[Task description] Carry on the Lowell Observatory webcast announcement from its last line, picking up after the 32-inch Dobsonian reflector entry.

[Provided passage]
*****

In this week’s What’s Up? Webcast the Sky-Watcher USA will Webcast sit down with the director of Lowell Observatory, Dr. Jeff Hall and take a close look at the history of Lowell Observatory, where it is going, its outreach efforts and more.
The Sky-Watcher What’s Up? Webcast is a live webcast held every Friday from 10am to 11am Pacific on the Sky-Watcher USA YouTube channel. Each week they discuss new astronomical topic including gear, visual and imaging techniques, interviews and more.
During the webcast they will discuss the Lowell Observatory Giovale Open Deck Observatory complex which features one of the finest collections of telescopes available for public observing in the world.
The complex consists of a 4,300-square-foot, elevated plaza along with a roll-off building housing a suite of six advanced telescopes. These are used for direct observing through eyepieces, as well as projecting images and spectra onto monitors. To make sure everyone can enjoy the views provided by the facility, three of the telescopes with eyepieces can also be lowered and raised for ADA accessibility.
The Lowell Observatory offers six advanced telescopes installations which will collectively give visitors a viewing experience that will surpass even the most ambitious astronomy gear dreams for the seasoned amateur astronomer. From rich star fields and planets full of color, to nebulae and galaxies that reveal obvious structure, the famously dark skies of Flagstaff are abundant in celestial treasures available through these instruments.
Check out this eye-popping lineup!
– A 5.5-inch TEC wide-field refractor for sweeping eyepiece views of rich star fields.
– An 8-inch Moonraker Victorian refractor for steampunk close-up eyepiece views of the Moon, planets and dense globular star clusters.
– A 32-inch Starstructure Dobsonian reflector, powered by a gargantuan quartz mirror made by Lockwood Custom Optics, for splendid eyepiece views of nebulae and galaxies that reveal detailed structure.

*****

[Stored data entries]
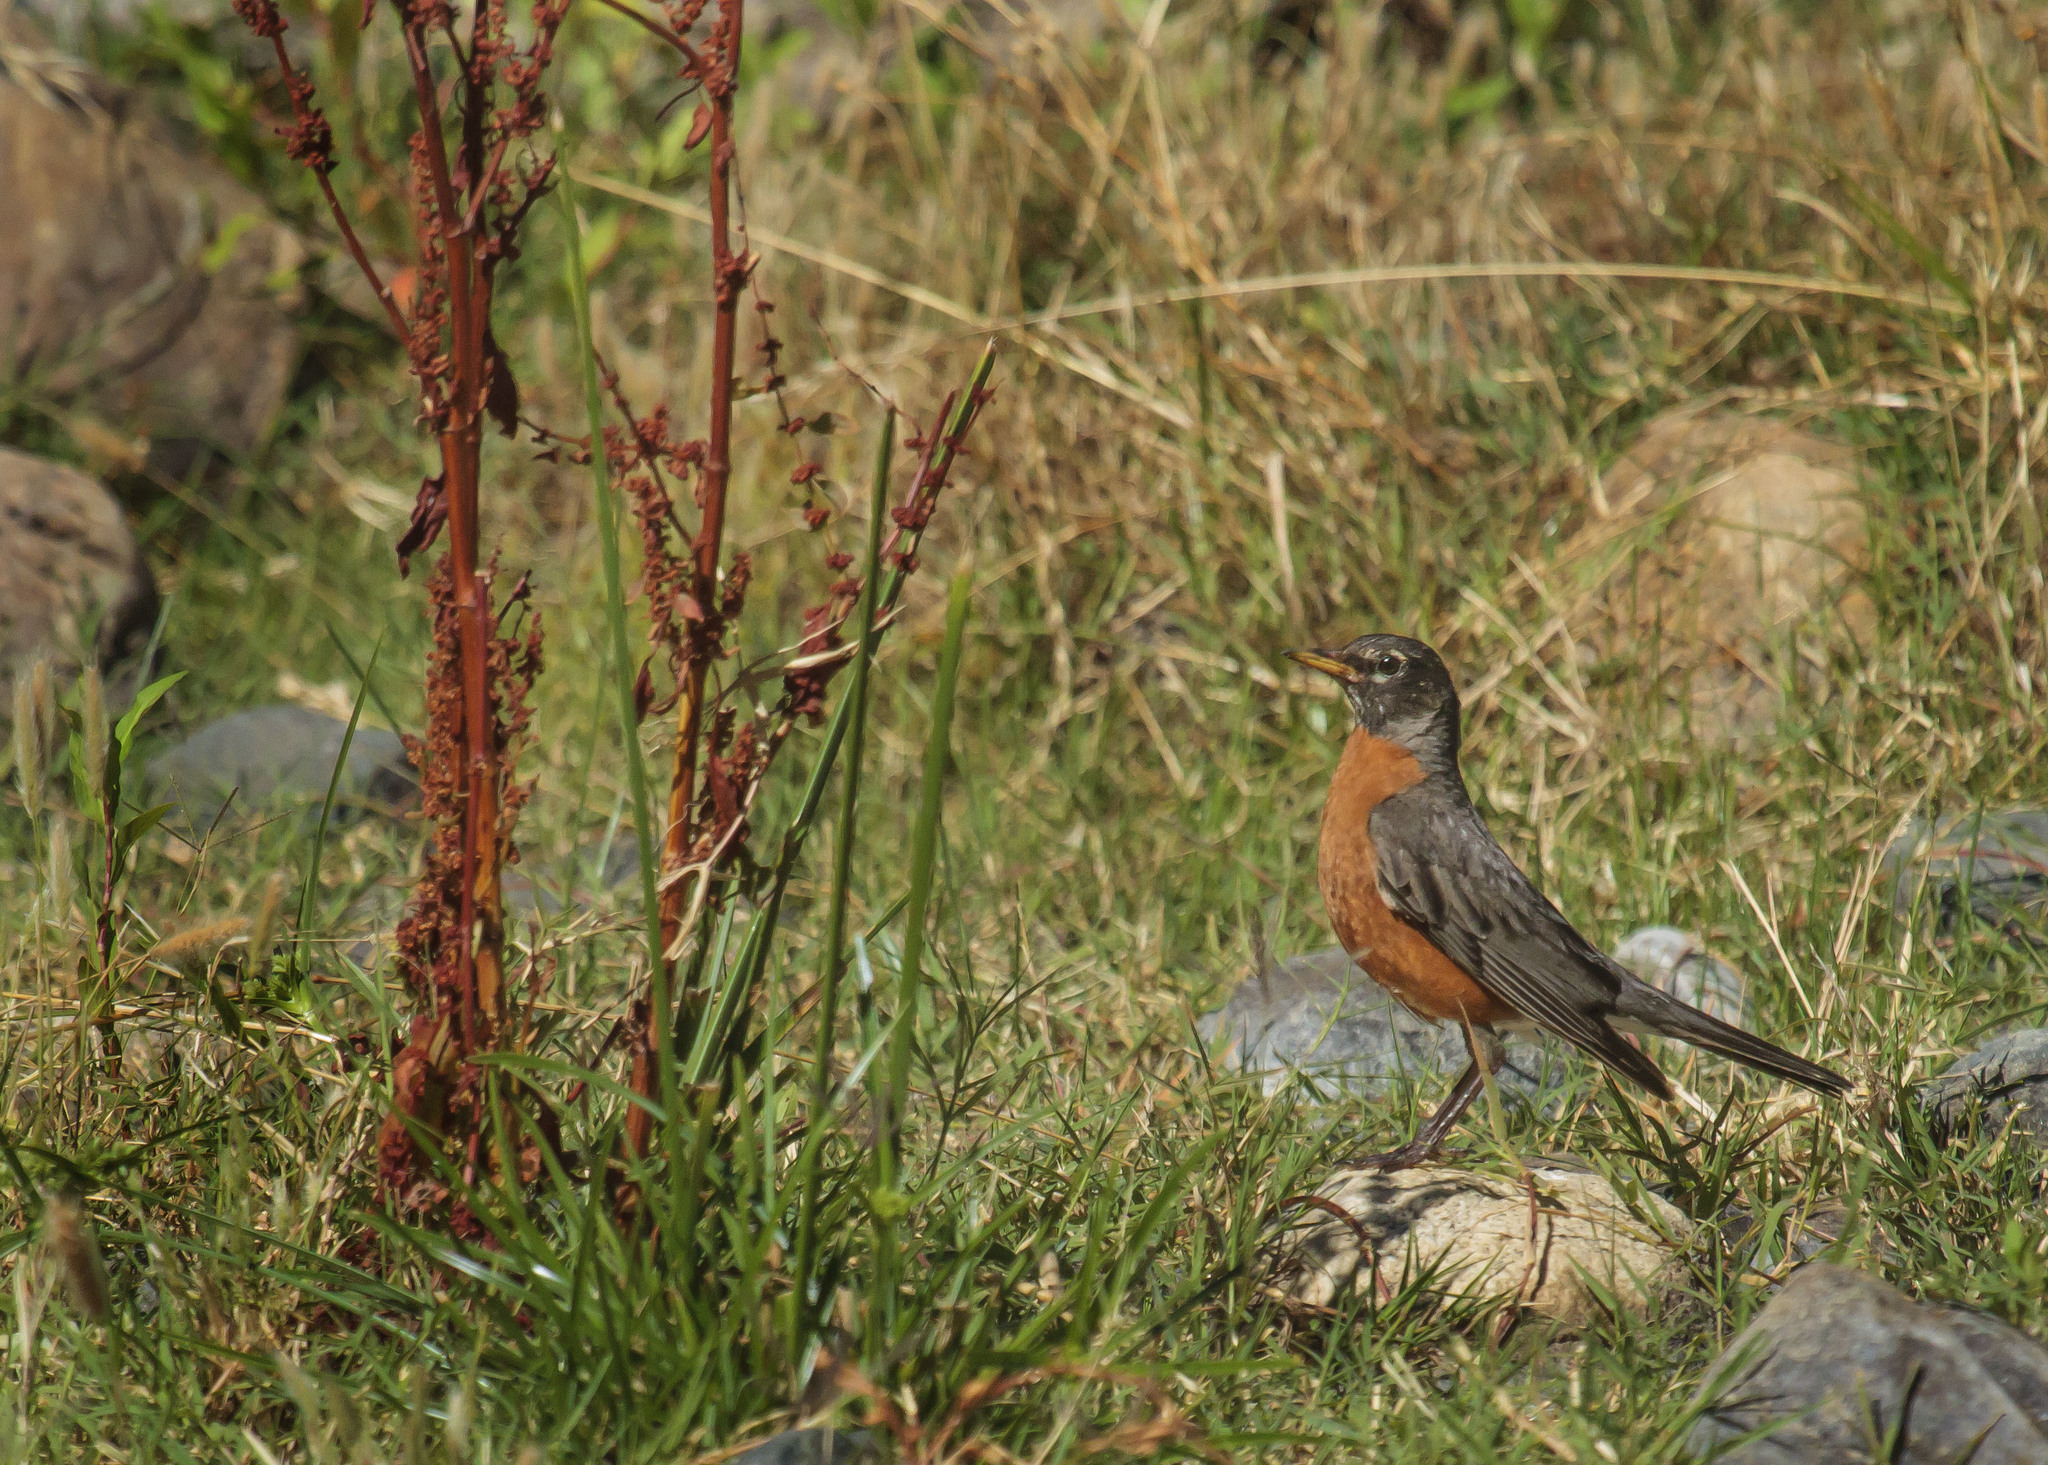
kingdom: Animalia
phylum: Chordata
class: Aves
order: Passeriformes
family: Turdidae
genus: Turdus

*****

[Response to this exercise]
– A 16-inch Meade ACF catadioptric reflector for high-powered eyepiece views of planets, star clusters and nebulae.
– A 17-inch PlaneWave CDK catadioptric reflector equipped with a Shelyak spectrograph to reveal the elemental components of a star field in real time.
– A 14-inch PlaneWave CDK catadioptric reflector equipped with a MallinCam CCD camera to show more details than your eyes can see alone.
What’s Up? webcasts are free by tuning into the Sky-Watcher USA YouTube channel. Can’t watch it live? That’s OK, all webcasts can be watched whenever you like by visiting the YouTube channel.
For example, as part of the library of previous What’s Up? Webcasts you will find an episode where they sat down with master optician Michael Lockwood of Lockwood Custom Optics to talk about telescope optics and just how far they can be taken Mike started the company in 2006 to supply quality optics to amateur and professional astronomers, telescope builders, scientists, researchers, and industry. He can provide mirrors up to ~32″ in diameter from high-quality, precision annealed, monolithic borosilicate glass up to 2.1″ in thickness can produce slightly thinner borosilicate mirrors up to just over 40″ in diameter.